Una violencia que, como no podía ser de otra manera, está prevista en el Código
Penal, tiene sus cauces procesales oportunos y no es, como a veces parecen
defender la ultraderecha, una especie de agujero negro. Es incuestionable que
el marco jurídico de un Estado de Derecho debe proteger a sus ciudadanos y a
sus ciudadanas, frente a todo tipo de violencias e inseguridades. Esa es una de
las bases del pacto. De hecho, podríamos pensar en los alarmantes datos que nos
muestran la cada vez mayor violencia que sufren las personas mayores. Lo que ocurre
es que justamente las violencias que padecen las mujeres tienen una
singularidad que nos permite individualizarla, dotarla de un marco específico y
convertirla en prioridad política. Y no solo, que también, por razones
meramente estadísticas, sino porque sus orígenes tienen que ver con una
desigualdad estructural y con un contexto que no es otro que el eje dominio
masculino/subordinación femenina, o lo que es lo mismo, el patriarcado como
estructura de poder que se mantiene y reproduce a través de las múltiples
violencias, incluida la simbólica, que se ejercen sobre algo más de la mitad de
la Humanidad. Una mitad que, a su vez, es atravesada de manera interseccional
por otras circunstancias personales y sociales. De ahí que, por ejemplo, las
mujeres mayores sean más vulnerables que los hombres mayores, y que por tanto
la perspectiva de género deba ser la crucial para abordar cualquier política pública
que pretenda prevenir y/o sancionar las discriminaciones que continúan sufriendo
ellas.
Escribo estas líneas justo cuando en Córdoba estamos consternados
por lo que parece ser el último, de momento, crimen machista. Horrorizados ante
las historias que hay detrás del presunto asesino y de las mujeres, porque son
varias en su currículum, que han perdido la vida en sus manos. Conscientes de que
este es solo el penúltimo caso, al que tendríamos que sumar las crecientes
agresiones sexuales múltiples que están sufriendo las chicas jóvenes, los siempre
y hasta hace poco invisibles acosos que tanto en el ámbito público como en el
privado sufren nuestras compañeras, o las violencias que derivan de la explotación
de los cuerpos y capacidades femeninas. En consecuencia, estamos en un momento
en el que no tendríamos que cuestionar el concepto de violencia de género si no
fuera para ampliarlo y definirlo tal y como nos lo exige el Convenio de Estambul.

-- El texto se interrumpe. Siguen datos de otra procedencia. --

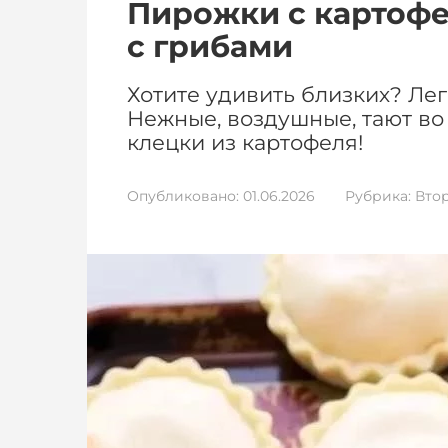
Пирожки с картофе
с грибами
Хотите удивить близких? Ле
Нежные, воздушные, тают во 
клецки из картофеля!
Опубликовано:
01.06.2026
Рубрика:
Вто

Un Convenio que, recordemos, España ratificó en 2014 y que por tanto obliga,
como cualquier otra norma de nuestro ordenamiento, a ciudadanos y poderes
públicos. Incluidos aquellos que, como los representantes de VOX y de los
gobiernos a los que apoyan, no parecen estar nada de acuerdo con dicho tratado.
De ahí que la clave no sería en la actualidad eludir el concepto
bajo otros como el que VOX y cómplices han elevado a rango legal sino más bien
hacerlo más ancho para incluir todas las violencias machistas que inciden en la
dignidad, en la integridad física y moral y, en fin, en el estatus de
ciudadanía de las mujeres. Todo lo que no vaya en esa dirección no es más que una
estrategia para mantener el orden establecido, o sea, el patriarcal, y para
generar una confusión en la ciudadanía que necesita, ahora más que nunca, mucha
pedagogía para contrarrestar los insostenibles discursos de los jerarcas. Y,
recordemos, frente a tanto machito enfadado y reaccionario, no nos queda más remedio
que transformar la ira feminista en herramienta de transformación política.
Empezando por nosotros, la parte privilegiada del pacto, que ahora más que nunca
tenemos que abandonar nuestros silencios cómplices.